Катарина смотрела на размытый сквозь толщу воды зеленоватый диск в небе. Она не боялась. Нужно просто задержать дыхание. Руки стягивают мокрые веревки, тело легкое, потеряло последний вес. И только Арааму есть до нее дело. Он склоняется к ее уху и, ласково касаясь губами, шепчет. Или это просто вода? «Ката-ри…» - дальше она не слышит. Ее заливает паника и такой нужный глоток, последний глоток этого мира, который она сделала на поверхности, выдавливается из ее груди и вопреки логике слитком серебра устремляется вверх. Он оставляет ее беспомощной, и картина мира ломается сквозь толщу воды, тускнеет и становится воспоминанием.
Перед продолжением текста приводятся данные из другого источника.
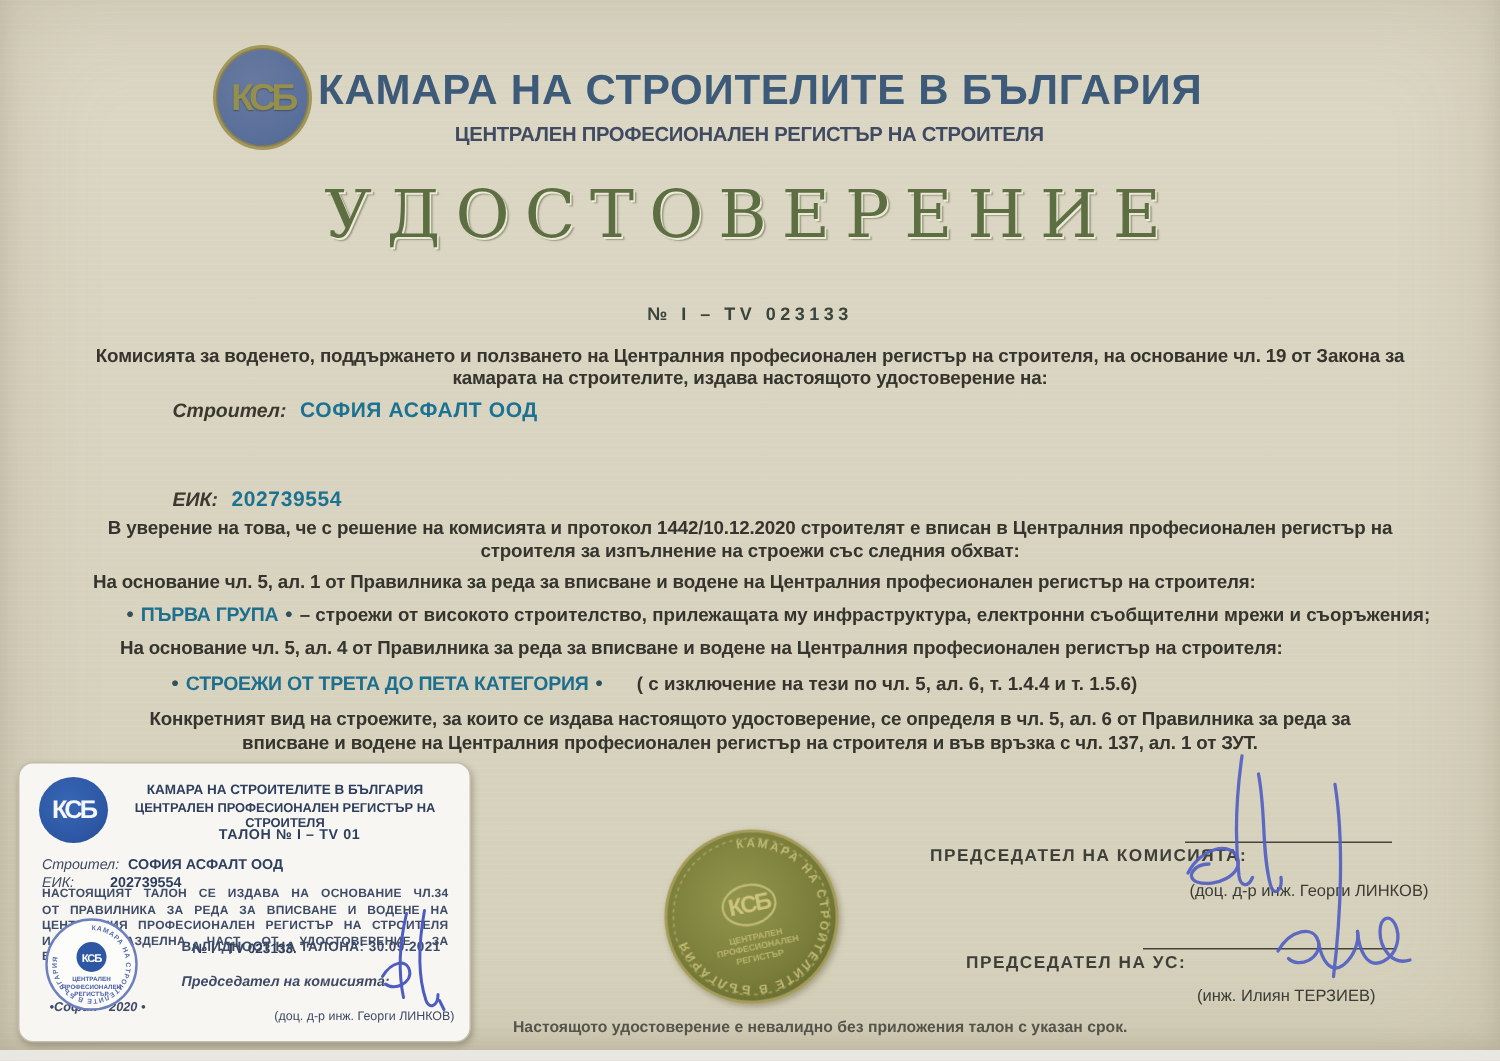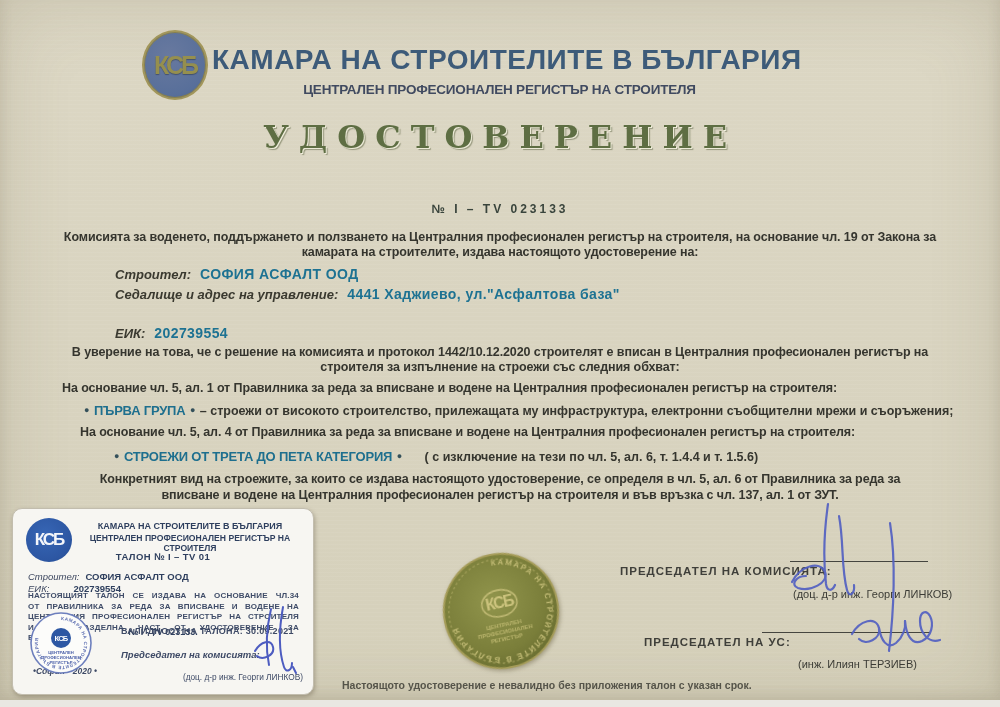--- a/index.html
+++ b/index.html
@@ -21,21 +21,21 @@
     display:flex;align-items:center;justify-content:center;
   }
   .hdr-logo span{font-weight:bold;font-size:25px;letter-spacing:-3px;color:#958f4e;text-shadow:0 1px 1px rgba(0,0,0,.3);}
   .hdr-title{position:absolute;left:212px;top:44px;width:575px;text-align:center;
     font-size:28px;font-weight:bold;color:#3d5b79;letter-spacing:.5px;white-space:nowrap;}
   .hdr-sub{position:absolute;left:212px;top:82px;width:575px;text-align:center;
     font-size:13.5px;font-weight:700;color:#404a60;letter-spacing:-.2px;white-space:nowrap;}
 
   
   .cert-title{position:absolute;left:0;top:118px;width:1000px;text-align:center;
-    font-family:"DejaVu Serif",serif;font-size:32px;font-weight:700;letter-spacing:10px;
+    font-family:"DejaVu Serif",serif;font-size:44px;font-weight:400;letter-spacing:10px;
     color:#5e6e43;text-shadow:1px 1px 0 rgba(250,248,230,.85), 2px 2px 1px rgba(70,80,45,.45);}
   .cert-number{position:absolute;left:0;top:202px;width:1000px;text-align:center;
     font-size:12px;font-weight:bold;letter-spacing:3px;color:#39443c;}
 
   
   .para{position:absolute;font-size:12.5px;font-weight:700;color:#35352e;line-height:15px;letter-spacing:-.1px;}
   .para.center{text-align:center;}
   .info-row{position:absolute;left:115px;white-space:nowrap;}
   .info-label{font-style:italic;font-size:13px;font-weight:700;color:#3a392f;}
   .info-value{font-size:14px;font-weight:bold;color:#1d7292;letter-spacing:.4px;margin-left:9px;}
@@ -45,21 +45,21 @@
 
   
   .card{position:absolute;left:12px;top:508px;width:300px;height:185px;background:#f7f6f2;
     border:1px solid #c2bdae;border-radius:10px;box-shadow:1px 2px 4px rgba(80,70,50,.35);}
   .card-logo{position:absolute;left:13px;top:9px;width:46px;height:44px;border-radius:50%;
     background:radial-gradient(circle at 42% 38%, #3766b5, #2d57a3 65%, #244a8e);
     display:flex;align-items:center;justify-content:center;}
   .card-logo span{color:#f4f6fa;font-weight:bold;font-size:17px;letter-spacing:-2px;}
   .card-org1{position:absolute;left:62px;top:12px;width:230px;text-align:center;font-size:9px;font-weight:bold;color:#2e3f5e;}
   .card-org2{position:absolute;left:62px;top:24px;width:230px;text-align:center;font-size:8.6px;font-weight:bold;color:#2e3f5e;}
-  .card-talonno{position:absolute;left:0;top:42px;width:300px;text-align:center;font-size:9.5px;font-weight:bold;color:#2e3f5e;letter-spacing:.4px;}
+  .card-talonno{position:absolute;left:0;top:42px;width:300px;text-align:center;font-size:9.5px;font-weight:bold;color:#2e3f5e;letter-spacing:.4px;padding-left:30px;}
   .card-row{position:absolute;left:15px;white-space:nowrap;}
   .card-label{font-style:italic;font-size:9.5px;color:#3e4860;}
   .card-value{font-size:9.5px;font-weight:bold;color:#2e3f5e;margin-left:6px;}
   .card-body{position:absolute;left:15px;top:82px;width:271px;font-size:8px;font-weight:700;
     color:#3f4c68;line-height:10.5px;text-align:justify;letter-spacing:.2px;word-spacing:3px;}
   .card-ref{position:absolute;left:0;top:118px;width:300px;text-align:center;font-size:9px;font-weight:bold;color:#2e3f5e;}
   .card-valid{position:absolute;left:108px;top:117px;font-size:9px;font-weight:bold;color:#3e4a66;letter-spacing:.3px;}
   .card-chair{position:absolute;left:108px;top:140px;font-size:9.5px;font-weight:700;font-style:italic;color:#3e4a66;}
   .card-city{position:absolute;left:20px;top:157px;font-size:8.5px;font-style:italic;font-weight:700;color:#3e4a66;}
   .card-name{position:absolute;left:148px;top:163px;width:142px;text-align:right;font-size:8.3px;color:#3e4a66;white-space:nowrap;}
@@ -89,23 +89,20 @@
   <div class="hdr-title">КАМАРА НА СТРОИТЕЛИТЕ В БЪЛГАРИЯ</div>
   <div class="hdr-sub">ЦЕНТРАЛЕН ПРОФЕСИОНАЛЕН РЕГИСТЪР НА СТРОИТЕЛЯ</div>
 
   <div class="cert-title">УДОСТОВЕРЕНИЕ</div>
   <div class="cert-number">№ I – TV 023133</div>
 
   <div class="para center" style="left:58px;top:230px;width:884px;">Комисията за воденето, поддържането и ползването на Централния професионален регистър на строителя, на основание чл. 19  от Закона за камарата на строителите, издава настоящото удостоверение на:</div>
 
   <div class="info-row" style="top:265px;">
     <span class="info-label">Строител:</span><span class="info-value">СОФИЯ АСФАЛТ ООД</span>
-  </div>
-  <div class="info-row" style="top:285px;">
-    <span class="info-label">Седалище и адрес на управление:</span><span class="info-value">4441 Хаджиево, ул."Асфалтова база"</span>
   </div>
   <div class="info-row" style="top:324px;">
     <span class="info-label">ЕИК:</span><span class="info-value">202739554</span>
   </div>
 
   <div class="para center" style="left:58px;top:345px;width:884px;">В уверение на това, че с решение на комисията и протокол 1442/10.12.2020 строителят е вписан в Централния професионален регистър на строителя за изпълнение на строежи със следния обхват:</div>
 
   <div class="para" style="left:62px;top:381px;width:900px;">На основание чл. 5, ал. 1 от Правилника за реда за вписване и водене на Централния професионален регистър на строителя:</div>
   <div style="position:absolute;left:84px;top:401px;white-space:nowrap;">
     <span class="bullet">●</span>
Впрочем, ребенок не мучился долго. Его сердце остановилось и маленькое неестественно состарившееся личико расплылось перед ее глазами. Актриса не остановилась стереть скатывающуюся слезу. Слеза была лишь частью образа. Ее сердце ныло, обливалось восторгом. И вот она уже смотрела в лицо следующему. Самоуверенный хлыщ, баловень судьбы, один из тех, что пользуются женщинами как вещами. «О, он тоже получит свое!». Она наклонилась к нему и радостно прошептала:
− А-а, тебе я подарю свой поцелуй. И ты один из немногих сможешь уйти.
Она улыбнулась ему, и он рыдал. Корчился у ее ног, умолял дать ему страдания здесь и сейчас. Но она лишь смеялась в ответ, брезгливо отталкивая его трясущиеся руки носком туфли. Она даст ему болезнь. И трусость в придачу. Он никогда не наберется смелости, чтобы прекратить собственные страдания. И за всю свою бессмысленную жизнь он не приобрел никого, кто любил бы его настолько, чтобы сделать это за него. Для него. Никого.
Катарина никому не откажет. Ни одному. Ее возлюбленный пришел. Это он всегда выбирал время и место. Она же выбирала души и дары. Он был старым и злым богом, ее Араам. Он был тем, кого она любила за боль и страдания. И с его легкой руки Катарина пройдет по этой планете летящей поступью. Она найдет наказание подходящее каждому. Она увидит каждое уродство. Она увидит, за что каждый из них заслуживает частичку ее боли. Она разделит ее с каждым. За время, проведенное на этой планете, Катарина стала богиней страдания. Она несла свой дар каждому. И избавить от ее дара могла только смерть. Каждый из них сегодня будет молить. Молить не о пощаде, но о смерти.
Эта арена страданий человеческих − всего лишь маленький кусочек царства Араама. Тот дом, который добрая жена может предложить своему возлюбленному на этой земле. Лишь маленький кусочек того ада, что является его домом там. Она еще раз окинула взглядом опустевший зал. Гора человеческих тел и скорченные конечности. Лица полные ужаса. Глаза, залитые кровью, не успели еще остекленеть. Остывающие тела здесь, а холодные устрашенные души, голые и неприкрытые, стоят там. Они избежали этого мира, но смерть − это не конец. Души замерли в трепетном ожидании. Катарина раскрыла им секрет. Теперь они знают, чего ждут. Им предстоит взойти, лишь для того, чтобы долго и мучительно падать.
Катарина обернулась. В первом ряду сидит молодой человек. Катарина не видит его лица. Она знает, что он прекрасен, но... его глаза больше не наполняет надежда. Кровавые слезы бегут по бледным щекам. Он молодой бог. Что может он противопоставить божеству столь беспощадному, как Араам. Свою любовь? Прощение? Катарине не нужна его любовь, как не нужно и его прощение.
Актриса вздохнула и, улыбаясь воцарившейся в зале тишине, пошла к выходу.